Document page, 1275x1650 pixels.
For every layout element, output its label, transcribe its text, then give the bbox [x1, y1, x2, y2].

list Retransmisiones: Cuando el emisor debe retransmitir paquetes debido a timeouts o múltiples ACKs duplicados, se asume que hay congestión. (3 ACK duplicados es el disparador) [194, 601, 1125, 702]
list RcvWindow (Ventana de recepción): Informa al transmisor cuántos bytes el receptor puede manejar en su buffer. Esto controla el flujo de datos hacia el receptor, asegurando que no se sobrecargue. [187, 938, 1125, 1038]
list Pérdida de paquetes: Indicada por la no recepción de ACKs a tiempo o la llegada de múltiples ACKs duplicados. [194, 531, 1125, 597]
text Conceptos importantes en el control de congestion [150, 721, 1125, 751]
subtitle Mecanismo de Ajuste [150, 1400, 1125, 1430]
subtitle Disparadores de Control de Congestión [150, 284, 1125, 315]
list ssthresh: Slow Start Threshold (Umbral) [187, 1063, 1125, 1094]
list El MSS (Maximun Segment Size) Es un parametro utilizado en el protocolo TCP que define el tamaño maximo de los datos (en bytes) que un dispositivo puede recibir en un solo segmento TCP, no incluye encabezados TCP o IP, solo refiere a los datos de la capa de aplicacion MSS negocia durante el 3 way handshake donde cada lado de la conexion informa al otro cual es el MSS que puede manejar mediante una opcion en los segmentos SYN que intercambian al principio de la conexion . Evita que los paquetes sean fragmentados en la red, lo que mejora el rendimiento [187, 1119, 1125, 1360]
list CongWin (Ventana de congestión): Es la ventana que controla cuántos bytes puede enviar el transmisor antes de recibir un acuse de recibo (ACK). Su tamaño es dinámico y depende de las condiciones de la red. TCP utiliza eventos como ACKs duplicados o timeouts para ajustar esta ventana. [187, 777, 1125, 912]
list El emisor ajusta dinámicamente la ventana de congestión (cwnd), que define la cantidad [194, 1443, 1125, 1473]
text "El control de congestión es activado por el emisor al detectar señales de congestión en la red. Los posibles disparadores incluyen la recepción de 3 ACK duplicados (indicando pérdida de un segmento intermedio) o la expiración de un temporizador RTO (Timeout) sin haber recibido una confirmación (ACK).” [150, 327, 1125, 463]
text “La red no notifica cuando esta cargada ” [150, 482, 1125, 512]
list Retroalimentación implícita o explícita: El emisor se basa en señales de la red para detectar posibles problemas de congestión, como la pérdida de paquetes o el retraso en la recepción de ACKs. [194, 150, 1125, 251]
● ● ● ● ● ● ●
AIM OF THE TASK → Reproduce the records word for word, starting at the first line and ending with the line that contains "For every layout".

REPLY TO THE TASK →
Document page, 1275x1650 pixels.
For every layout element, output its label, transcribe its text, then give the bbox [x1, y1, x2, y2].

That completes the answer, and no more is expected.